Dans le discours politique, on entend trop souvent une
litanie de mots qui forment peu d’idées.
Ces mots, voire ces logorrhées, sont souvent des opinions à l’emporte-pièce voire
des attaques et des polémiques face à ce que l’on combat et non des plaidoyers
pour ce pourquoi on combat.
Cette perversion n’est pas inhérente à l’essence de la politique
même si elle en fait partie et si elle était utilisée avec réserve, parcimonie,
responsabilité et respect, elle ne serait plus condamnable, au contraire,
serait une caractéristique acceptable de l’engagement idéologique ou partisan
qui peut s’exprimer avec panache, pugnacité et ardeur.
On dit souvent que l’agressivité et l’insulte sont les armes
de ceux qui manquent d’arguments raisonnables voire d’arguments tout court.
Si l’on peut évidemment exprimer ses sentiments de manière
forte voire ostentatoire lorsque des événements nous touchent particulièrement
ou en regard de déclarations que l’on estime inappropriées voire scélérates, le
discours uniquement passionnel révèle trop souvent l’inaptitude à gouverner
celui ou celle qui se fait dominer par ses affects étant entendu que ceux-ci ne
sauraient être absents de son engagement politique.
Cependant, exprimer ses sentiments n’est pas du tout
antinomique d’un corpus où domine les idées, les projets et les programmes qui
privilégient le fond à la forme, dont la substance est avant tout politique et ne
ressort pas d’un spectacle grand-guignolesque, qui privilégie l’agir et non le
réagir.
La maturité de la sphère politique n’a jamais vraiment été
atteinte et ne le sera peut-être jamais avec ce retour constant des passions
négatives et noires où l’irrationnel domine le rationnel, où l’imagination
prend le pas sur le réel, où le populisme et la démagogie l’emportent sur les
valeurs humanistes.
Pour que cela survienne, il faudrait, à la fois, un
personnel politique compétent et responsable et une population bien formé et
informée ainsi que responsable et respectueuse.

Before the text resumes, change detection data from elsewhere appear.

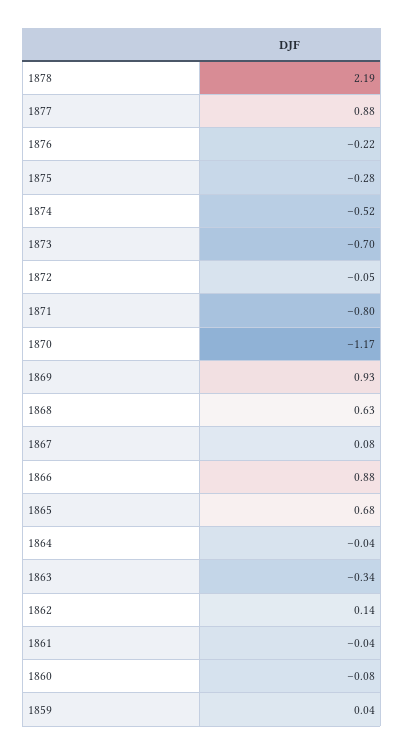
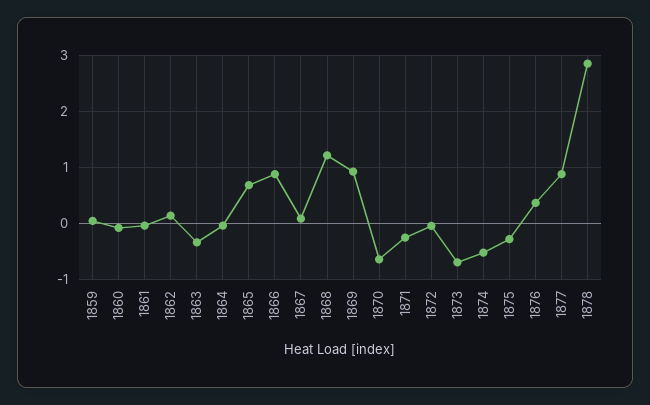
1878: 2.19 -> 2.8
1876: -0.22 -> 0.4
1871: -0.8 -> -0.2
1870: -1.17 -> -0.6
1868: 0.63 -> 1.2

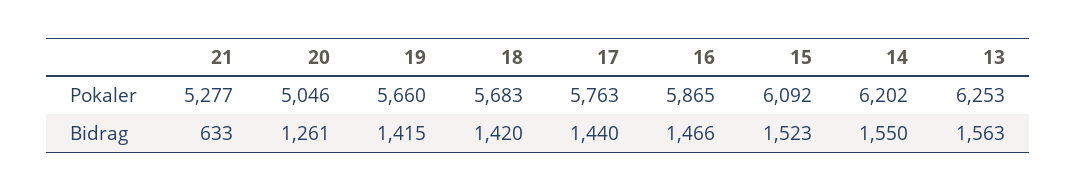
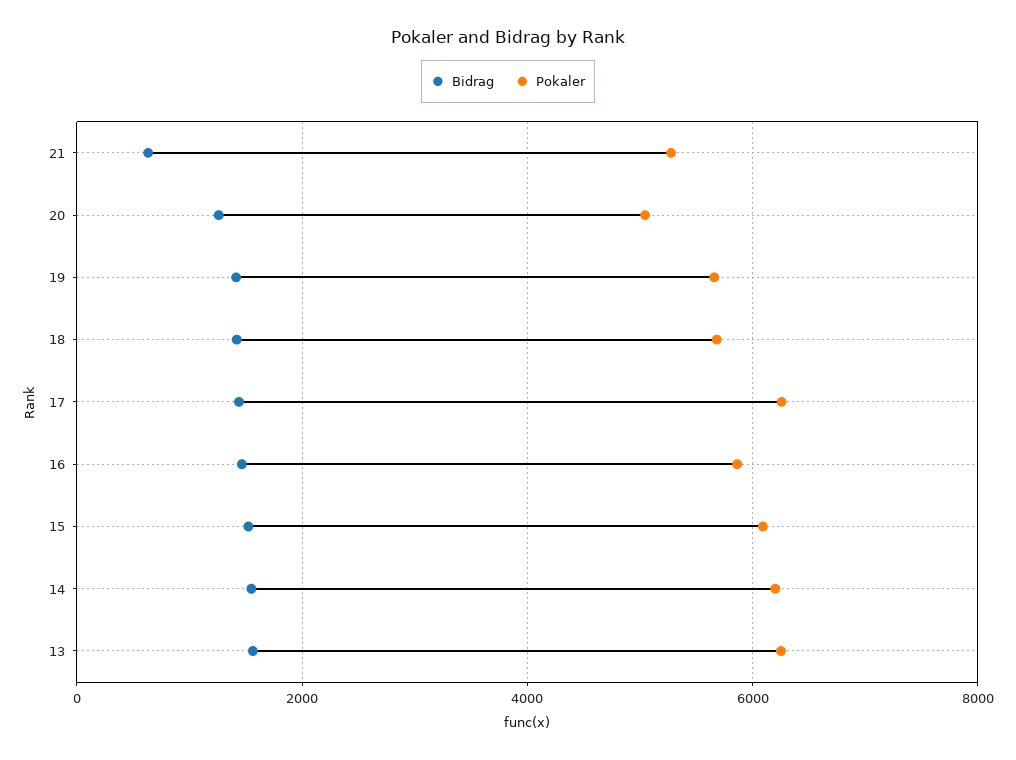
Pokaler, 17: 5763 -> 6200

Or, nous n’avons majoritairement ni l’un, ni l‘autre en ce
début de troisième millénaire malgré l’âge conséquence de la démocratie moderne,
presque 250 ans.
Dès lors les mots débités sans sens, sans profondeur, sans
attachement au réel envahissent l’espace public et la sphère politique et
noient littéralement les idées et leurs applications concrètes.
Y a-t-il un moyen de sortir de cette ornière?
A court-terme, cela semble bien peu possible et engendre une
possible conséquence dramatique avec la chute de la démocratie face aux coups
de boutoir extrémistes et populistes qui n’est plus du domaine de la
fantasmagorie.
En revanche, à moyen et long-terme, on peut être plus optimiste
car à moins de considérer l’espèce humaine comme un agrégat d’imbéciles et de
crétins notoires par essence, la formation d’un citoyen responsable,
respectueux de la dignité de l’autre et bien informé est possible si l’on s’en
donne la capacité réelle, ce qui n’a jamais été le cas jusqu’à présent.
C’est d’ailleurs l’ambition de toujours de la démocratie
républicaine qui ne peut exister sans ce citoyen.
Pourquoi ne l’a-t-on pas atteint encore?
Parce que si des moyens conséquents ont été accordés à cette
tâche dans nombre de pays du monde, ils n’ont jamais été à la hauteur du défi
qui est posée à ce régime de liberté, d’égalité, de fraternité et de respect.
Tant que l’on n’aura pas engagé une mobilisation de tous les
instants, rien ne changera et peu évoluera.
Si les régimes autoritaires et totalitaires n’ont besoin que
d’individus à qui l’on sert un discours propagandiste où les mots claquent pour
mieux les endoctriner, les tenir en laisse et les museler avec, à la rescousse,
un appareil répressif d’une violence extrême en leur rappelant qu’ils n’ont que
des devoirs et pas de droits, le projet démocratique est exactement le
contraire, permettre à toutes les personnes de devenir des citoyens à part
entière avec l’égalité dans la liberté, donc des droits qui leur permettent d’être
responsables de leurs projets de vie avec, en retour, dans une sorte de donnant-donnant
et de gagnant-gagnant, des devoirs envers la communauté et l’autre.
Un projet bien plus puissant mais qui nécessite l’adhésion
effective de ceux qu’il veut émanciper
C’est pourquoi, le jour où le fond aura enfin pris le dessus
de la forme dans le discours politique – avec toutes les réactions en chaîne que
cela produira –, alors nous seront proches de l’idéal démocratique.